The debate itself was triggered by a public petition launched by Jesy, which attracted more than 150,000 signatures and forced the issue onto the parliamentary agenda.

Yet despite overwhelming support from families, campaigners, and medical professionals, ministers opted for a phased approach rather than nationwide implementation.

‘Your Postcode Should Not Decide Your Future’

Under the current plan, several major areas of England—including Bristol, Leeds, Liverpool, Oxford, Cambridge, and Portsmouth—will initially miss out on newborn SMA screening.

The government says the gradual rollout is necessary because not all NHS laboratories currently have the required equipment and because officials want to continue evaluating the programme’s effectiveness and costs.

But for parents living with SMA every day, those explanations offer little comfort.

Speaking candidly to followers on Instagram after the debate, Jesy questioned how a system could justify offering life-changing testing to some babies while denying it to others.

“If it’s safe enough for 72 percent of babies, why isn’t it safe enough for 100 percent?” she asked.

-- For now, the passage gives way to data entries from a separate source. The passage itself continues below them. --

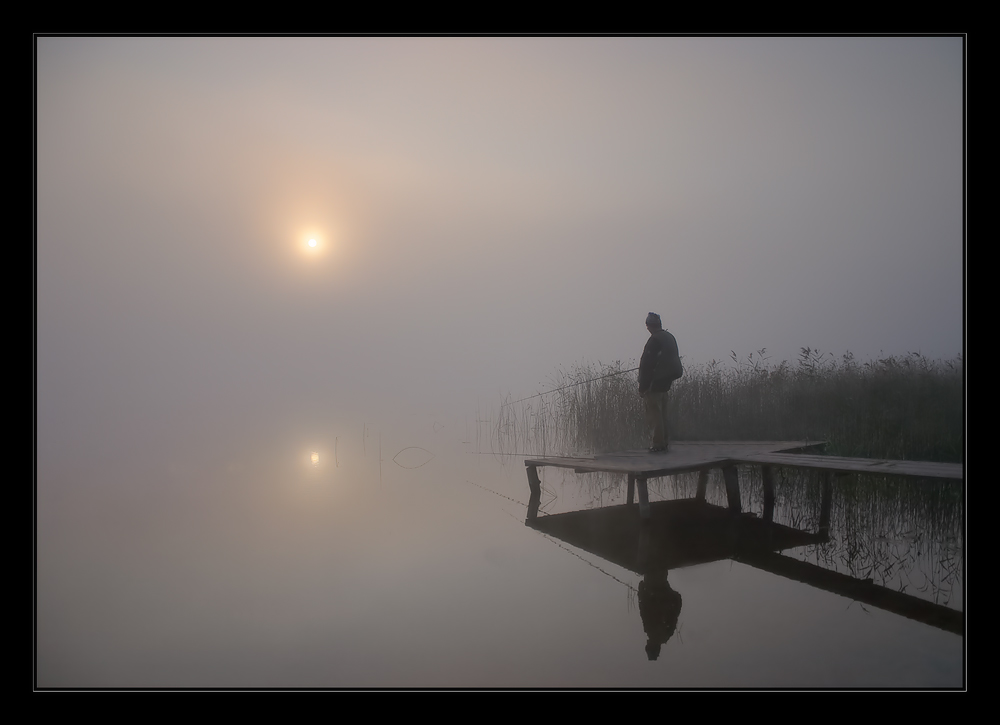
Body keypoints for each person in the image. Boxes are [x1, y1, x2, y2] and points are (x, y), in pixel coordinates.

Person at [638, 312, 681, 453]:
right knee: (662, 414)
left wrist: (642, 387)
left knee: (654, 415)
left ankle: (657, 444)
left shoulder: (654, 340)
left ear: (648, 326)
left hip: (655, 383)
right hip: (666, 382)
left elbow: (646, 365)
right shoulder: (669, 337)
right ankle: (664, 442)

“How can a child’s future depend on their postcode?”

Her emotional video quickly resonated across social media, with thousands of supporters expressing disbelief that access to screening would vary across the country.

The Moment That Left Jesy Speechless

One of the most striking moments came after the debate when Jesy spoke directly with Health Minister Sharon Hodgson.

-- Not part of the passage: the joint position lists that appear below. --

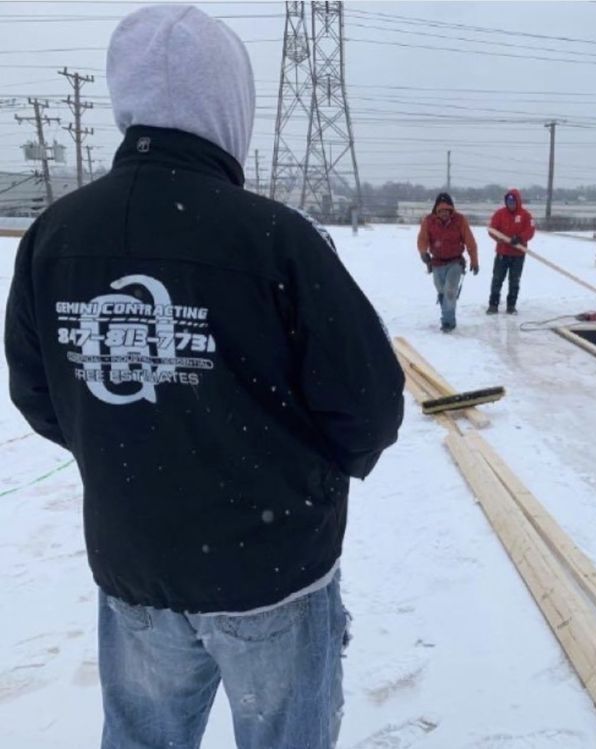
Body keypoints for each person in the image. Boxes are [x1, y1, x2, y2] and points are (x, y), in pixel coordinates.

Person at [3, 6, 404, 748]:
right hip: (273, 571)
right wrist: (301, 473)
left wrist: (128, 443)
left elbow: (39, 393)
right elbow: (370, 408)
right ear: (229, 103)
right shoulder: (276, 239)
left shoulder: (55, 236)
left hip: (135, 569)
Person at [416, 192, 479, 332]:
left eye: (447, 210)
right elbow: (422, 239)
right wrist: (423, 253)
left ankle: (448, 322)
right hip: (437, 263)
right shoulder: (429, 221)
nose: (444, 213)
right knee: (442, 292)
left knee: (450, 291)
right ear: (436, 211)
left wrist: (474, 261)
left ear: (451, 210)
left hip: (455, 262)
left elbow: (470, 242)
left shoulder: (460, 220)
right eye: (441, 211)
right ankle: (446, 311)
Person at [486, 188, 535, 315]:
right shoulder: (500, 214)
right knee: (497, 279)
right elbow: (492, 229)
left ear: (517, 201)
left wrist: (520, 238)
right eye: (508, 201)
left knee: (514, 281)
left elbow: (530, 231)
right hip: (502, 253)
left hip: (518, 255)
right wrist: (499, 239)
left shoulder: (525, 215)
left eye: (513, 201)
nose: (511, 204)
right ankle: (493, 305)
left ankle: (511, 306)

According to Jesy, she asked whether the minister had ever met a child living with SMA.

The answer, she said, was no.

Jesy then showed her a video featuring two sisters diagnosed with the same condition.

One received treatment from birth.

The other did not.

The difference was impossible to ignore.

While one child relied on a wheelchair, the other was able to run, play, and even help push her sister along.

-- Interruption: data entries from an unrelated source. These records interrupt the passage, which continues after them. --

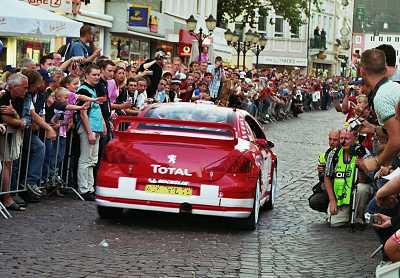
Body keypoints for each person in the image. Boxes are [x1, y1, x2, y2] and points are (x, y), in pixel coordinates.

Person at [358, 49, 400, 173]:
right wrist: (373, 129)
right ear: (385, 69)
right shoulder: (393, 87)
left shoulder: (381, 97)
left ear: (362, 71)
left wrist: (376, 161)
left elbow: (397, 140)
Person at [324, 130, 372, 226]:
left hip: (357, 193)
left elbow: (371, 176)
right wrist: (332, 200)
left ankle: (358, 217)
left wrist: (362, 166)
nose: (343, 141)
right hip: (341, 197)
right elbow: (327, 178)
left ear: (355, 139)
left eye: (347, 139)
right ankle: (344, 213)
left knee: (362, 188)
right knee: (336, 224)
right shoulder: (334, 154)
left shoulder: (363, 152)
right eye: (341, 138)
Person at [76, 64, 106, 201]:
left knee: (92, 160)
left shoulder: (93, 89)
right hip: (89, 128)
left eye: (98, 74)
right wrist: (89, 132)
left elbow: (96, 110)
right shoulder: (84, 89)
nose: (97, 77)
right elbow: (83, 112)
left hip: (96, 127)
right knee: (85, 159)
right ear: (86, 75)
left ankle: (90, 187)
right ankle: (84, 189)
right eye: (94, 74)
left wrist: (103, 125)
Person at [0, 73, 29, 211]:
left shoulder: (19, 98)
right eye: (24, 87)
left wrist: (18, 118)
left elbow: (18, 117)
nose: (26, 90)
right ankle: (6, 198)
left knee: (8, 164)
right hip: (4, 134)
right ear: (14, 87)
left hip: (8, 136)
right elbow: (6, 118)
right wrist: (21, 122)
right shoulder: (4, 96)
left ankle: (7, 196)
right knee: (6, 164)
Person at [309, 129, 341, 213]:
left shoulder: (342, 152)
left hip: (341, 186)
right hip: (329, 187)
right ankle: (329, 210)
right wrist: (322, 172)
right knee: (314, 200)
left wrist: (331, 170)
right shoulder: (325, 155)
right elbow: (322, 179)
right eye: (330, 139)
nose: (331, 142)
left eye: (335, 140)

Jesy said the minister appeared stunned by what she saw.

For the singer, the moment reinforced exactly why she believes universal screening is urgently needed.

Living the Reality Every Day

As tears filled her eyes, Jesy described the daily reality of caring for two children affected by SMA Type 1.

She spoke about administering medication around the clock, monitoring their breathing, helping them reposition during the night, and constantly worrying about choking.

The challenges are relentless.

And perhaps most painful of all is knowing that earlier intervention could have changed so much.

“My children’s lives could have looked completely different,” she said.

“They could be walking. They wouldn’t need breathing machines. They wouldn’t need so much medical support.”

Her words captured the heartbreak shared by many parents in the SMA community—families who often wonder what might have been possible had treatment started sooner.

Support Grows Inside Parliament

Jesy’s concerns were echoed by several MPs during the debate.

Amanda Martin, MP for Portsmouth North, questioned why babies born in certain parts of the country should receive fewer opportunities than others.

Meanwhile, Ruth Jones, MP for Newport West and Islwyn, pointed out that countries facing extraordinary challenges have still managed to introduce nationwide SMA screening.

She highlighted the fact that Ukraine launched newborn screening programmes despite the ongoing war, asking why the UK could not move faster.

“This Fight Isn’t Over”

Although the outcome was not what campaigners hoped for, Jesy made it clear that she has no intention of stepping away from the issue.

If anything, the decision appears to have strengthened her resolve.

For her, this is no longer simply a political debate or a healthcare policy discussion.

It is deeply personal.

It is about the children already living with SMA.

It is about the families who may one day receive the same devastating diagnosis.

And it is about ensuring that no parent ever has to wonder whether their child’s future depended on the postcode written on their birth certificate.

As the singer ended her emotional message, one question remained at the heart of her campaign:

“When are we finally going to make sure that no baby is left behind?”

For Jesy Nelson, the fight for universal SMA screening is far from over.